Technique. L’invention de la machine taille-douce permet d’imprimer six couleurs à la fois. Elle est réservée aux oeuvres graphiques dessinées. Tandis que l’héliogravure est utilisée pour les couleurs vives et les aplats. Avec cette série artistique, le timbre passe du format 36 x 48 mm, soit le double du format usuel. Petit couac: en 1986, Pierre Soulages souhaite que la représentation de son oeuvre ne soit pas interrompue par les marges entre les timbres. Après de nombreux problèmes d’impression, l’option de l’héliogravure est retenue. Mais Soulages refuse le résultat et le timbre sera finalement imprimé en taille-douce. Ses commentaires rigoureux sont annotés sur les épreuves test et prouvent à quel point l’artiste s’est impliqué dans tout le processus de reproduction de son oeuvre…!
Si le timbre-poste s’affiche comme un support artistique, les autres référents postaux (boîte à lettre, sac postal, carte postale, colis, enveloppe, lettre) ont également inspirés les artistes.
Précision.

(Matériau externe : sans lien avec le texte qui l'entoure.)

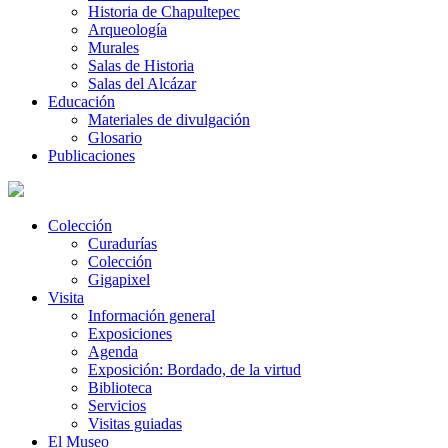
Historia de Chapultepec
Arqueología
Murales
Salas de Historia
Salas del Alcázar
Educación
Materiales de divulgación
Glosario
Publicaciones
Colección
Curadurías
Colección
Gigapixel
Visita
Información general
Exposiciones
Agenda
Exposición: Bordado, de la virtud
Biblioteca
Servicios
Visitas guiadas
El Museo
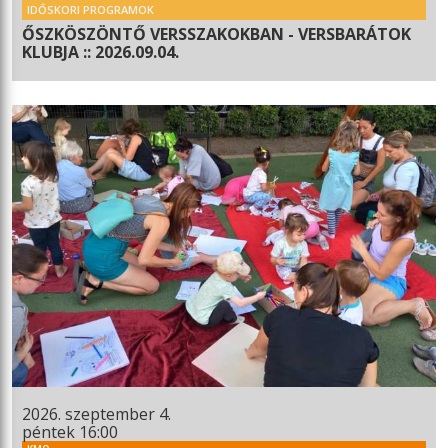
IDŐSKORI PROGRAMOK
ŐSZKÖSZÖNTŐ VERSSZAKOKBAN - VERSBARÁTOK
KLUBJA :: 2026.09.04.
2026. szeptember 4.
péntek 16:00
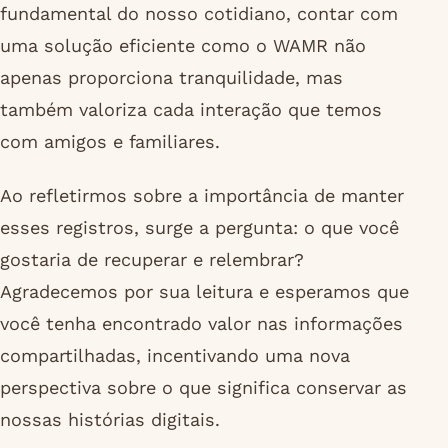
fundamental do nosso cotidiano, contar com
uma solução eficiente como o WAMR não
apenas proporciona tranquilidade, mas
também valoriza cada interação que temos
com amigos e familiares.
Ao refletirmos sobre a importância de manter
esses registros, surge a pergunta: o que você
gostaria de recuperar e relembrar?
Agradecemos por sua leitura e esperamos que
você tenha encontrado valor nas informações
compartilhadas, incentivando uma nova
perspectiva sobre o que significa conservar as
nossas histórias digitais.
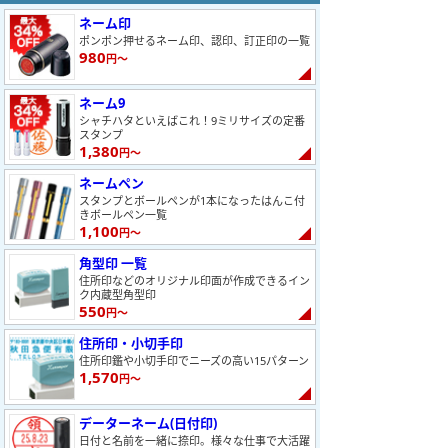
ネーム印
ポンポン押せるネーム印、認印、訂正印の一覧
980
円～
ネーム9
シャチハタといえばこれ！9ミリサイズの定番
スタンプ
1,380
円～
ネームペン
スタンプとボールペンが1本になったはんこ付
きボールペン一覧
1,100
円～
角型印 一覧
住所印などのオリジナル印面が作成できるイン
ク内蔵型角型印
550
円～
住所印・小切手印
住所印鑑や小切手印でニーズの高い15パターン
1,570
円～
データーネーム(日付印)
日付と名前を一緒に捺印。様々な仕事で大活躍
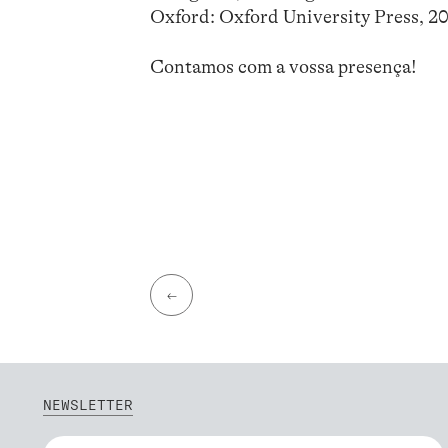
Oxford: Oxford University Press, 201
Contamos com a vossa presença!
←
NEWSLETTER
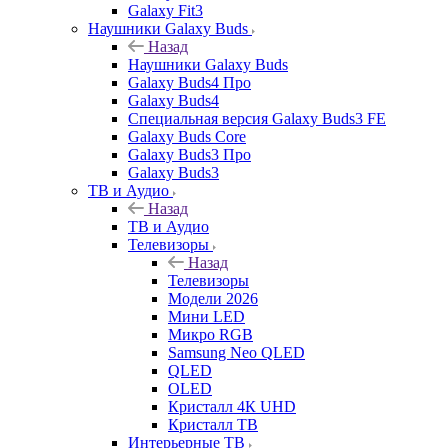
Galaxy Fit3
Наушники Galaxy Buds
Назад
Наушники Galaxy Buds
Galaxy Buds4 Про
Galaxy Buds4
Специальная версия Galaxy Buds3 FE
Galaxy Buds Core
Galaxy Buds3 Про
Galaxy Buds3
ТВ и Аудио
Назад
ТВ и Аудио
Телевизоры
Назад
Телевизоры
Модели 2026
Мини LED
Микро RGB
Samsung Neo QLED
QLED
OLED
Кристалл 4К UHD
Кристалл ТВ
Интерьерные ТВ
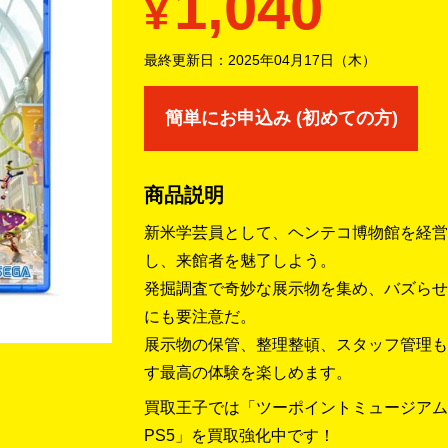
1,040
¥
最終更新日：
2025年04月17日（木）
簡単にお申込み (初めての方)
商品説明
新米学芸員として、ヘンテコ博物館を経営
し、来館者を魅了しよう。
発掘調査で奇妙な展示物を集め、バズらせ
にも要注意だ。
展示物の保管、整理整頓、スタッフ管理も
す最高の体験を楽しめます。
買取王子では「ツーポイントミュージアム 
PS5」を買取強化中です！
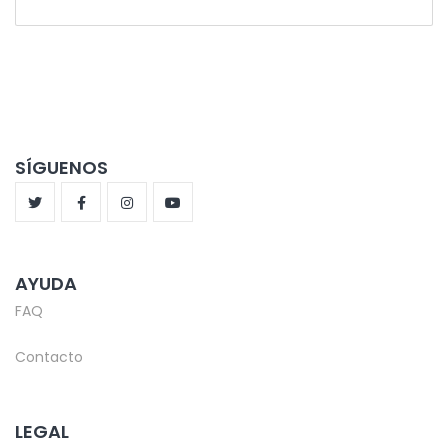
SÍGUENOS
AYUDA
FAQ
Contacto
LEGAL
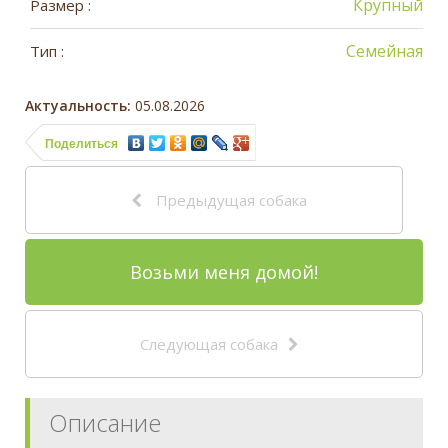
Крупный
Размер :
Семейная
Тип :
Актуальность:
05.08.2026
Поделиться
Предыдущая собака
Возьми меня домой!
Следующая собака
Описание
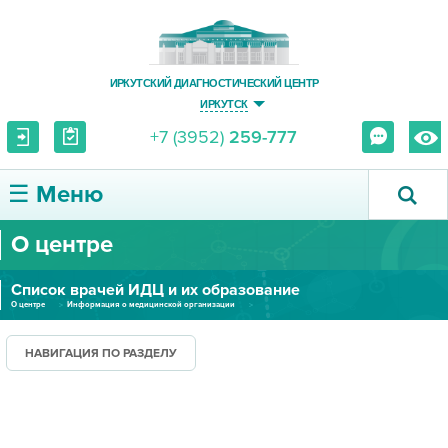
ИРКУТСКИЙ ДИАГНОСТИЧЕСКИЙ ЦЕНТР
ИРКУТСК
+7 (3952)
259-777
☰ Меню
О центре
О ЦЕНТРЕ
Список врачей ИДЦ и их образование
УСЛУГИ И ЦЕНЫ
О центре
Информация о медицинской организации
Список врачей ИДЦ и их образование
ПАЦИЕНТУ
НАВИГАЦИЯ ПО РАЗДЕЛУ
ВРАЧУ
ПРАВОВАЯ ИНФОРМАЦИЯ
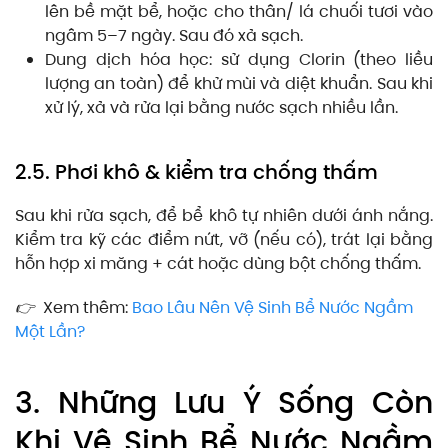
lên bề mặt bể, hoặc cho thân/ lá chuối tươi vào
ngâm 5–7 ngày. Sau đó xả sạch.
Dung dịch hóa học: sử dụng Clorin (theo liều
lượng an toàn) để khử mùi và diệt khuẩn. Sau khi
xử lý, xả và rửa lại bằng nước sạch nhiều lần.
2.5. Phơi khô & kiểm tra chống thấm
Sau khi rửa sạch, để bể khô tự nhiên dưới ánh nắng.
Kiểm tra kỹ các điểm nứt, vỡ (nếu có), trát lại bằng
hỗn hợp xi măng + cát hoặc dùng bột chống thấm.
👉
Xem thêm:
Bao Lâu Nên Vệ Sinh Bể Nước Ngầm
Một Lần?
3. Những Lưu Ý Sống Còn
Khi Vệ Sinh Bể Nước Ngầm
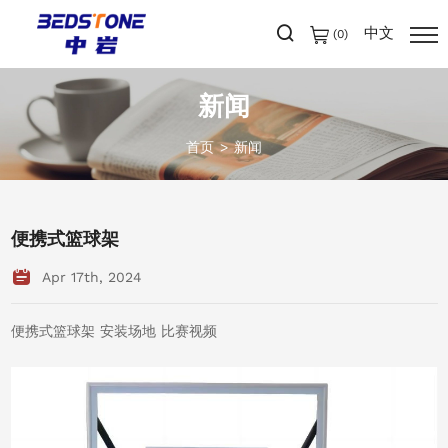
中文
(
0
)
新闻
首页
新闻
便携式篮球架
Apr 17th, 2024
便携式篮球架 安装场地 比赛视频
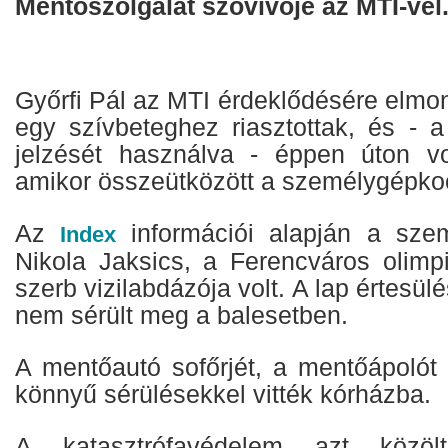
Mentőszolgálat szóvivője az MTI-vel
Győrfi Pál az MTI érdeklődésére elmo
egy szívbeteghez riasztottak, és - 
jelzését használva - éppen úton vo
amikor összeütközött a személygépkoc
Az
információi alapján a sze
Index
Nikola Jaksics, a Ferencváros olimpi
szerb vizilabdázója volt. A lap értesülé
nem sérült meg a balesetben.
A mentőautó sofőrjét, a mentőápolót
könnyű sérülésekkel vitték kórházba.
A katasztrófavédelem azt közöl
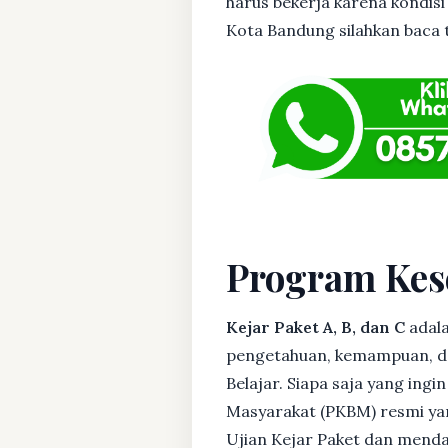
harus bekerja karena kondisi
Kota Bandung silahkan baca tu
Program Kes
Kejar Paket A, B, dan C
adala
pengetahuan, kemampuan, dan
Belajar. Siapa saja yang ing
Masyarakat (PKBM) resmi yan
Ujian Kejar Paket dan menda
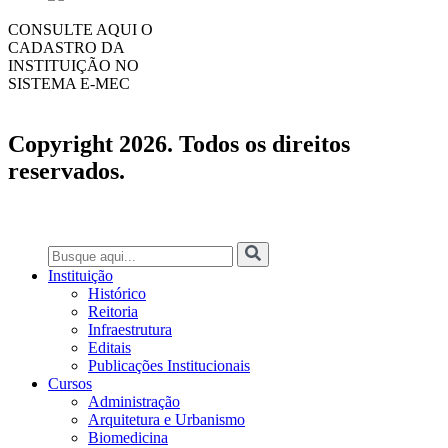
CONSULTE AQUI O
CADASTRO DA
INSTITUIÇÃO NO
SISTEMA E-MEC
Copyright 2026. Todos os direitos
reservados.
Instituição
Histórico
Reitoria
Infraestrutura
Editais
Publicações Institucionais
Cursos
Administração
Arquitetura e Urbanismo
Biomedicina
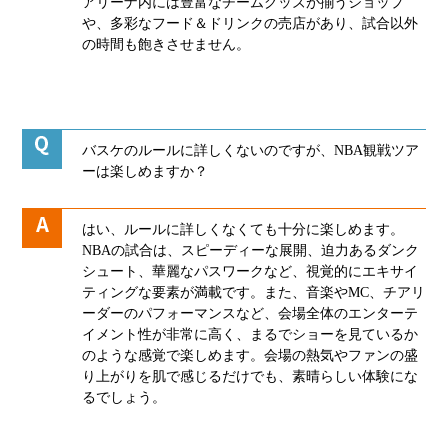
アリーナ内には豊富なチームグッズが揃うショップ
や、多彩なフード＆ドリンクの売店があり、試合以外
の時間も飽きさせません。
バスケのルールに詳しくないのですが、NBA観戦ツア
ーは楽しめますか？
はい、ルールに詳しくなくても十分に楽しめます。
NBAの試合は、スピーディーな展開、迫力あるダンク
シュート、華麗なパスワークなど、視覚的にエキサイ
ティングな要素が満載です。また、音楽やMC、チアリ
ーダーのパフォーマンスなど、会場全体のエンターテ
イメント性が非常に高く、まるでショーを見ているか
のような感覚で楽しめます。会場の熱気やファンの盛
り上がりを肌で感じるだけでも、素晴らしい体験にな
るでしょう。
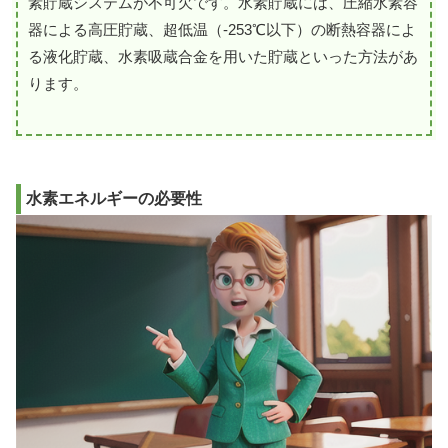
素貯蔵システムが不可欠です。水素貯蔵には、圧縮水素容
器による高圧貯蔵、超低温（-253℃以下）の断熱容器によ
る液化貯蔵、水素吸蔵合金を用いた貯蔵といった方法があ
ります。
水素エネルギーの必要性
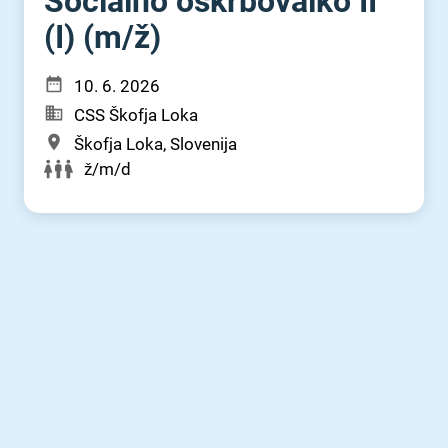
Socialno oskrbovalko II
(I) (m⁠/⁠ž)
10. 6. 2026
CSS Škofja Loka
Škofja Loka, Slovenija
ž/m/d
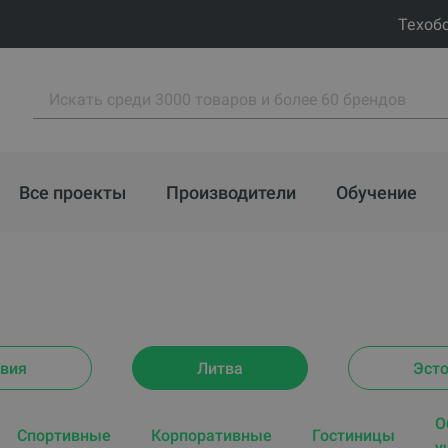
Техоб
Все проекты
Производители
Обучение
вия
Литва
Эст
O
Спортивные
Корпоративные
Гостиницы
у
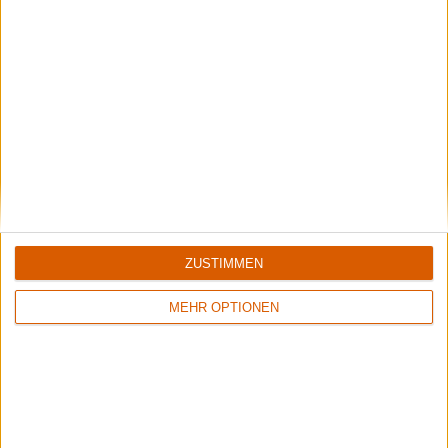
Unser Bericht vom Wave Gotik Treffen 2016 in der Leipzig
ZUSTIMMEN
Konzertbericht
MEHR OPTIONEN
Paganfest
Paganfest 2015: Korpiklaani, Wintersun, Turisas u.a. live in
Oberhausen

Il ne faut pas confondre le mail art et l’art postal. Le premier répond à des conditions très précises: il faut que l’oeuvre soit acheminée par La Poste, dûment affranchie, oblitérée, adressée à un destinataire et comporte l’adresse de l’expéditeur. Alors que l’art postal découle de l’utilisation détournée d’objets ou matériaux liés à La Poste. Citons par évidence Marcel Duchamp avec son oeuvre intitulée Boîte alerte, missives lascives (1959-60). Le roi du détournement d’objets quotidiens pour les faire entrer dans le domaine de l’art a ici utilisé une boîte aux lettres comme contenant du catalogue de la 8e Exposition Internationale du Surréalisme.
Un autre exemple serait les boîtes aux lettres de l’artiste mexicain Saul Kaminer qui les érige en totem en terre. Skall les recouvre de paillettes (Boîtes de lumières, 1995). Ben écrit dessus à la gouache (Informations secrètes sur l’art).
La carte postale représente le medium artistique favori des Futuristes, des Surréalistes (cf. exposition du Jeu de Paume), de Joseph Beuys (Projet de carte postale, 1975, représentant une pomme détournée en mappemonde) ou Yves Klein.
Concernant le timbre, Véronique Boyens l’utilise comme symbole du voyage, avec des photographies représentant plusieurs visages de la même femme plus ou moins recouverts de timbres provenant de pays tous plus exotiques les uns que les autres. Yves Yacoël réalise quant à lui un pliage à partir d’une planche de 100 timbres à 5 centimes pour former un gant (Gant postal, 1984). Arman accumule des timbres dans de la résine insérée dans une boîte de plexiglas.
Pierre Alechinsky s’intéresse aux lettres et dessine dessus. César compresse des chèques postaux. Paul Amar réalise un tableau des fonds-marins avec des coquillages peints (2008), représentant la faune et la flore sous-marines, étiquetées des slogans de La Poste (« La Poste facilite la vie », « Bougez avec La Poste », « Bienvenue à La Poste », » La mission de La Poste c’est d’apporter le courrier jusqu’au bout du dernier chemin creux », etc.) que l’on peut interpréter plus ou moins ironiquement en fonction de son expérience personnelle!
Assez parlé, je vous laisse la surprise de découvrir l’oeuvre interactive et musicale qui s’expérimente en marchant dessus…
Une exposition qui rassemble plus de 150 oeuvres majeures qui donne à voir les liens entre l’art et La Poste. « La Poste inspire des Artistes », une association pas évidente au premier abord mais qui se révèle fructueuse!